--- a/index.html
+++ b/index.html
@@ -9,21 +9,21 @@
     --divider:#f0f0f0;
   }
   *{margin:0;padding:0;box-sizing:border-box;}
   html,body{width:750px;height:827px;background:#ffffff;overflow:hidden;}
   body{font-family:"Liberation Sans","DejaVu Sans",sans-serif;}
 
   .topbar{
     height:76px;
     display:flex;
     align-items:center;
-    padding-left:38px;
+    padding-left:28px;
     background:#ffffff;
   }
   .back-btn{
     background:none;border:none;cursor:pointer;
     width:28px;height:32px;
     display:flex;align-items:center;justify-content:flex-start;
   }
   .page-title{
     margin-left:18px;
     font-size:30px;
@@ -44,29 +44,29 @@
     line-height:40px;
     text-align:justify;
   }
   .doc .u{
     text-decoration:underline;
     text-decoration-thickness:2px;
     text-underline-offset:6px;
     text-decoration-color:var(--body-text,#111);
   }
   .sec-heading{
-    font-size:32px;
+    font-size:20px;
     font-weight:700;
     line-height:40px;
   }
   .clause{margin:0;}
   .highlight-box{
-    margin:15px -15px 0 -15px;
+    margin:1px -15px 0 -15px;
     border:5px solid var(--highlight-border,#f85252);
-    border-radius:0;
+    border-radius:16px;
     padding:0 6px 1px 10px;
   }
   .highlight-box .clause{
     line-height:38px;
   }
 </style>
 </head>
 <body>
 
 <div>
══════════════════════════════
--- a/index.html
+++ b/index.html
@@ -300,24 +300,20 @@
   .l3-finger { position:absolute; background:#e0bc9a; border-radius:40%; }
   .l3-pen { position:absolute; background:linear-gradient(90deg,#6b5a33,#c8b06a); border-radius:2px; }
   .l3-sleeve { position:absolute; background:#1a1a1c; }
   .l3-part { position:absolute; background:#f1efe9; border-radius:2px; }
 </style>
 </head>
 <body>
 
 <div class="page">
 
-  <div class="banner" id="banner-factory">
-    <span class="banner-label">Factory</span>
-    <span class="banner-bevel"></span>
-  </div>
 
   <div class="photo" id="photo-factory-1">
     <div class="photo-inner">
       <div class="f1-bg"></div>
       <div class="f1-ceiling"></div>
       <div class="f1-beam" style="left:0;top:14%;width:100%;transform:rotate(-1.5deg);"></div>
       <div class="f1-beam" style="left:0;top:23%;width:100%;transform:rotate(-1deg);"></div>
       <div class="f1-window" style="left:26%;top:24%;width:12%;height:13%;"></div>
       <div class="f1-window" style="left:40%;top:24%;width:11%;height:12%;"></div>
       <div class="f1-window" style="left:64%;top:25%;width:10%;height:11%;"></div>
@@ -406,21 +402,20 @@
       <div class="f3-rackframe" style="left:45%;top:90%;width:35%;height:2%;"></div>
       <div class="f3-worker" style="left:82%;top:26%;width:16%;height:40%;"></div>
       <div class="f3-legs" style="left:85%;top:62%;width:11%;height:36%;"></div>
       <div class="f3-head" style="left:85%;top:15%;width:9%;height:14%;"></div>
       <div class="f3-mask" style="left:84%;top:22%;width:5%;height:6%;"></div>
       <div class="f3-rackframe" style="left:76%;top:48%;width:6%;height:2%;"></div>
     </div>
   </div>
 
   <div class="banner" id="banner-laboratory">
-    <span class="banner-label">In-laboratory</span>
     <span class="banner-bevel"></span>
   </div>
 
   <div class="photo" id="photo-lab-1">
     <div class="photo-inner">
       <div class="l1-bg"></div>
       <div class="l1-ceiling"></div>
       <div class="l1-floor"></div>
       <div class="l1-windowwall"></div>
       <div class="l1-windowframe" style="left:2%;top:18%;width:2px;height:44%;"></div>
══════════════════════════════
» **YOUR ASSIGNMENT**: Look for the word "absolute". Copy out every line of the data that has it.

» **TASK SOLUTION**:
   .l3-finger { position:absolute; background:#e0bc9a; border-radius:40%; }
   .l3-pen { position:absolute; background:linear-gradient(90deg,#6b5a33,#c8b06a); border-radius:2px; }
   .l3-sleeve { position:absolute; background:#1a1a1c; }
   .l3-part { position:absolute; background:#f1efe9; border-radius:2px; }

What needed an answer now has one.